Stored entries
○ ○ ○ ○
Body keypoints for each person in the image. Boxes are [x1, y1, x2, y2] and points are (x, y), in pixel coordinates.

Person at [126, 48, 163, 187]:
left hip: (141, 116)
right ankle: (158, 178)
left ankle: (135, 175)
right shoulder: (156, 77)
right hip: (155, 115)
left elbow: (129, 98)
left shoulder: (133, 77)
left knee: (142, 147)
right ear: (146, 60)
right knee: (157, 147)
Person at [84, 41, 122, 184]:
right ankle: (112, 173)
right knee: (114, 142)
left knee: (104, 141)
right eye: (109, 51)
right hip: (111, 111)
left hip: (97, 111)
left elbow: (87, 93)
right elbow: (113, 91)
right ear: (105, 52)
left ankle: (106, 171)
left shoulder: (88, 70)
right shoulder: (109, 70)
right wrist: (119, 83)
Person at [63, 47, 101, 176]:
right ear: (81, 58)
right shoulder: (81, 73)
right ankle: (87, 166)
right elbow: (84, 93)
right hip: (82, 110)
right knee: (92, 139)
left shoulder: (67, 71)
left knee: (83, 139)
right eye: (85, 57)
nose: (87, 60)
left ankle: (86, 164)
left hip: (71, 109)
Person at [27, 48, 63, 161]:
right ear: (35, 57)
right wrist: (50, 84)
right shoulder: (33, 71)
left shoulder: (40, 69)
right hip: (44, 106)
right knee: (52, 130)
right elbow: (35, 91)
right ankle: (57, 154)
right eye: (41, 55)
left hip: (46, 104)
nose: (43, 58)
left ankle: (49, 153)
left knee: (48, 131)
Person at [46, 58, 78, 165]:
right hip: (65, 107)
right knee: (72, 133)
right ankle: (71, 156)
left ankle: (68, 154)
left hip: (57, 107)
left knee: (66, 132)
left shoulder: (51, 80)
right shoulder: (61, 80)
○ ○ ○ ○
Exercise prompt
Each line of the entries above that contains "shoulder" is to be copied.

Written reply
right shoulder: (156, 77)
left shoulder: (133, 77)
left shoulder: (88, 70)
right shoulder: (109, 70)
right shoulder: (81, 73)
left shoulder: (67, 71)
right shoulder: (33, 71)
left shoulder: (40, 69)
left shoulder: (51, 80)
right shoulder: (61, 80)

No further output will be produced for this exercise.